-- RECORDS SHOWN follows --

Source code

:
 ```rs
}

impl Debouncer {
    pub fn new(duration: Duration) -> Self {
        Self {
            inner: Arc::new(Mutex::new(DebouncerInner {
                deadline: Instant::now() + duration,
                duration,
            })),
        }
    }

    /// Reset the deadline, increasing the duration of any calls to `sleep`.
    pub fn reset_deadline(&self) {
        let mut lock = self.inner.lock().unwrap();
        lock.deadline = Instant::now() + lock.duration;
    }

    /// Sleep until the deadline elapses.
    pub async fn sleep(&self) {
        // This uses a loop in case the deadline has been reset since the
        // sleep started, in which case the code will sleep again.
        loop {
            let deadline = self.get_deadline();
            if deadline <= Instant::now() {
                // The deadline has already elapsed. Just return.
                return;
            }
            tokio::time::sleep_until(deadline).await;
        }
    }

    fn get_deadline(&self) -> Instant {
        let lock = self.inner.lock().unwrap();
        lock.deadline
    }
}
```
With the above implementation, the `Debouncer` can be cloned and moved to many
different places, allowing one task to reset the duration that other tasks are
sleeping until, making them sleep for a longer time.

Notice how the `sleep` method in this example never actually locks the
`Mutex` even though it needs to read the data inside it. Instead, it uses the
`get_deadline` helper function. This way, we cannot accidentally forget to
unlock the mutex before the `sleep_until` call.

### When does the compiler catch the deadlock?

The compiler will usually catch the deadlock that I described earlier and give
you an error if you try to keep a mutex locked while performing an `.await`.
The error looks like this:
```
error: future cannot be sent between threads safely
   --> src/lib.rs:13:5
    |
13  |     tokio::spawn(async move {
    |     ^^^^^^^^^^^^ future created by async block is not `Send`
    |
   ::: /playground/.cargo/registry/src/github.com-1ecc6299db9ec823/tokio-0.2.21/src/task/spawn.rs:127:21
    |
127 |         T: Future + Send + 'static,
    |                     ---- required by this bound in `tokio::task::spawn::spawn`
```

-- RECORDS SHOWN concluded --

* _PROBLEM REQUIREMENTS_:
Word for word, quote the lines of the material from the first line through the line with "Notice how the", both ends included.

* _SOLVED PROBLEM_:
Source code

:
 ```rs
}

impl Debouncer {
    pub fn new(duration: Duration) -> Self {
        Self {
            inner: Arc::new(Mutex::new(DebouncerInner {
                deadline: Instant::now() + duration,
                duration,
            })),
        }
    }

    /// Reset the deadline, increasing the duration of any calls to `sleep`.
    pub fn reset_deadline(&self) {
        let mut lock = self.inner.lock().unwrap();
        lock.deadline = Instant::now() + lock.duration;
    }

    /// Sleep until the deadline elapses.
    pub async fn sleep(&self) {
        // This uses a loop in case the deadline has been reset since the
        // sleep started, in which case the code will sleep again.
        loop {
            let deadline = self.get_deadline();
            if deadline <= Instant::now() {
                // The deadline has already elapsed. Just return.
                return;
            }
            tokio::time::sleep_until(deadline).await;
        }
    }

    fn get_deadline(&self) -> Instant {
        let lock = self.inner.lock().unwrap();
        lock.deadline
    }
}
```
With the above implementation, the `Debouncer` can be cloned and moved to many
different places, allowing one task to reset the duration that other tasks are
sleeping until, making them sleep for a longer time.

Notice how the `sleep` method in this example never actually locks the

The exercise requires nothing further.